On my way out, only one guy hit on me. Made me feel really pathetic. I’m not hideous, but I’m probably not gonna win any beauty contests either. My nose has a small bump, the visible remnant of a break, and there is a pale scar on my chin from the Spencer shooting, but otherwise I have two functioning eyes, a mouth that occasionally doesn’t cuss, and all features arranged in their general correct order. My hair is a brownish black and not thinning yet, although it’s not cut fashionably, mainly because I have no idea what a fashionable cut is. I’d never had a gift for spotting trends, and I was too old to start now.

The guy who hit on me was forty-trying-to-be-twenty, a sad combination of overtanned gym bunny and someone’s dad, so it was easy to brush him off. But I found myself thinking about that Latino bartender, even though I didn’t usually go for twinks.

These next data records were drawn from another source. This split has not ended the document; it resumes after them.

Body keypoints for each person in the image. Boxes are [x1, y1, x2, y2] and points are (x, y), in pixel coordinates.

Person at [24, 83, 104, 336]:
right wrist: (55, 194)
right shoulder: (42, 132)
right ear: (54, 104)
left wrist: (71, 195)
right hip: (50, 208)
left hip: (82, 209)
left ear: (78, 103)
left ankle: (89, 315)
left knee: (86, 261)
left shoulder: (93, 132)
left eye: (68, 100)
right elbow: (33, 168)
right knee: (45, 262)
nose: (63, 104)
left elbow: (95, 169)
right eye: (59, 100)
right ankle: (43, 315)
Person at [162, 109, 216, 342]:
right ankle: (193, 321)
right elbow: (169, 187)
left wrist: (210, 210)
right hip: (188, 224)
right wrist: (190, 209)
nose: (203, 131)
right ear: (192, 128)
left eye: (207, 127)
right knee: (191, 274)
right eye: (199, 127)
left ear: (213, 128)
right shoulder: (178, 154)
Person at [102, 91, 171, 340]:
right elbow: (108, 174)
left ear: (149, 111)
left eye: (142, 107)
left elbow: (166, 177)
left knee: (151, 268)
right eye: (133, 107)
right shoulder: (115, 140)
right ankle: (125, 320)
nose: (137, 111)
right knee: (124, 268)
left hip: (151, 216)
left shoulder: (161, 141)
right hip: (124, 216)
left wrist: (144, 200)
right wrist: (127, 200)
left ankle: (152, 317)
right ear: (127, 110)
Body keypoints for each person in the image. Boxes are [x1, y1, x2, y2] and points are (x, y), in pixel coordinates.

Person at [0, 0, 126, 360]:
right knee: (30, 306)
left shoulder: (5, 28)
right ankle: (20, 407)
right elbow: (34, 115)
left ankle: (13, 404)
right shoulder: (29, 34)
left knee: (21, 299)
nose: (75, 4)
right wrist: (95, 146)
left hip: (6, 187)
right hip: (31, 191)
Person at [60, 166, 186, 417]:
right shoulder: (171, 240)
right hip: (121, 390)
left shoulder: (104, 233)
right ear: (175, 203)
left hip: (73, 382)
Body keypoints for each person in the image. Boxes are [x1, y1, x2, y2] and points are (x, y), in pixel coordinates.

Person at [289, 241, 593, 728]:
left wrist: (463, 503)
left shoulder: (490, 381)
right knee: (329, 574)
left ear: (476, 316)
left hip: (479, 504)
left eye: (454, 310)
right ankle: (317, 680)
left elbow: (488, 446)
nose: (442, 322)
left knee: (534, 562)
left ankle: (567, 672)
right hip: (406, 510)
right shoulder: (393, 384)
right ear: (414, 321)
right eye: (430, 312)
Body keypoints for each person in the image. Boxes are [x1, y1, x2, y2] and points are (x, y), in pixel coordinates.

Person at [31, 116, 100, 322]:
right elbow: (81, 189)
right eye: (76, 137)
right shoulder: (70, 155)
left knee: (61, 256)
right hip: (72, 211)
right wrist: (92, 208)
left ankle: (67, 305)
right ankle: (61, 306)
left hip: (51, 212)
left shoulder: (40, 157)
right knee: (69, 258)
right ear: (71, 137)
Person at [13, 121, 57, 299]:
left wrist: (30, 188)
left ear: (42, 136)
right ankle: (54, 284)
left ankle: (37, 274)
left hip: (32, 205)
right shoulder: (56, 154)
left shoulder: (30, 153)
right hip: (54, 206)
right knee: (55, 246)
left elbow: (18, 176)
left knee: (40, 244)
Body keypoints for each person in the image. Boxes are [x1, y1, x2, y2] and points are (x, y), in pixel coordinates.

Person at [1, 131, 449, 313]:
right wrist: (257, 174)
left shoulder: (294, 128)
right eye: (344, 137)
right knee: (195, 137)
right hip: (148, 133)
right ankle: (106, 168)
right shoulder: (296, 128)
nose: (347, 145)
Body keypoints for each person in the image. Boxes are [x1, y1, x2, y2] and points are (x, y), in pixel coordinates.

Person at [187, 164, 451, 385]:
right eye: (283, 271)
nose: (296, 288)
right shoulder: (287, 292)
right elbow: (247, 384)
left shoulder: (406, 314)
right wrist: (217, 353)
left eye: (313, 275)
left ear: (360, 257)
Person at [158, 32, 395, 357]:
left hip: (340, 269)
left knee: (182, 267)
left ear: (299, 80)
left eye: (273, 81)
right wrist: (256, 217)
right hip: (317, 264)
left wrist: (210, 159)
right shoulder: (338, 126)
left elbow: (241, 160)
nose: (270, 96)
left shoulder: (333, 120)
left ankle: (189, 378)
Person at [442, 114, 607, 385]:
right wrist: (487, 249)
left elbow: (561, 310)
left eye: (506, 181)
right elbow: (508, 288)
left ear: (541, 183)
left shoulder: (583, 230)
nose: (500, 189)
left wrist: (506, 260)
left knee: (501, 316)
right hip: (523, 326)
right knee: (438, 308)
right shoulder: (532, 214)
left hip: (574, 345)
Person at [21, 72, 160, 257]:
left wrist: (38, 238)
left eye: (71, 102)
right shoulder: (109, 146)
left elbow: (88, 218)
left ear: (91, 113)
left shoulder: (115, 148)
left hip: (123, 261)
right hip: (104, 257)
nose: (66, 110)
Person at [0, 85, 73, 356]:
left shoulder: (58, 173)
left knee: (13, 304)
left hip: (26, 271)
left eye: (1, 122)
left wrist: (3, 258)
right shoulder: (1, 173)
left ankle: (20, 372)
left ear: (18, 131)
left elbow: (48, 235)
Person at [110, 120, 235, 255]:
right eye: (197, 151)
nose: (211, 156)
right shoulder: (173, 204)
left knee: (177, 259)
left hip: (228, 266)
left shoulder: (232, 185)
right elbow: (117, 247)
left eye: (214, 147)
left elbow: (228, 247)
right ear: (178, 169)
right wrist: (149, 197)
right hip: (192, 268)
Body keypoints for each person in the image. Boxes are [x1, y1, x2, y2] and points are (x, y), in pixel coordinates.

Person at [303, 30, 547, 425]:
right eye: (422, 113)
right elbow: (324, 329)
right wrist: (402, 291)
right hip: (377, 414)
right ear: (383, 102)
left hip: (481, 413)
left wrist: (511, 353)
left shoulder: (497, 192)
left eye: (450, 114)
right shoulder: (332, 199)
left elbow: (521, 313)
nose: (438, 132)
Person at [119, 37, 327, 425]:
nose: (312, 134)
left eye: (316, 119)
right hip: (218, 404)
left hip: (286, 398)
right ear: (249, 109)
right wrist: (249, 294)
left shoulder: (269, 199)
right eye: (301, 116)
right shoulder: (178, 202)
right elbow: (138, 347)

Traffic kind of sucked, but traffic always kind of sucked, except at two in the morning. According to what I got from Sloane, Nick was Nick Giardi, and he lived up in the hills. Not that he was wealthy; he just rented one half of a duplex that a friend also lived in, so they could turn it into a “party house.” Nothing sounded sadder to me than something like that.

As I drove up into the hills, I had time to wonder if a case as open-ended and potentially unsolvable as this one would pay even a month of bills. The problem with missing persons cases is they’re often left open. People sometimes just disappeared, and if you really wanted not to be found, you could sink without a trace. But on the plus side, if you could keep stringing the client out on hope, you could make a good chunk of change. Maybe it would be worth it after all.

Nick’s duplex was a yellow-painted house down at the end of a road so cracked it might as well have been dirt instead of asphalt. The yard was a patch of burned grass and a few sad plants that looked like they may have committed suicide. There was no car in the oil-stained driveway and no lights on in the squat little house. But for some reason, I wasn’t completely convinced the place was empty.

I knew why when I approached the front porch. The door of Nick’s place was ajar.

Not wide open, but I was close enough I could see that the door wasn’t precisely shut. “Hello?” I asked, reaching for my gun. I had a Glock G19 pistol that I had only used once, too late to do much good since Spencer was already dead by that point, his blood splattered on my face and trickling into my eyes. Since then I’d added a shotgun to the office. Not as many shots, but much more stopping power.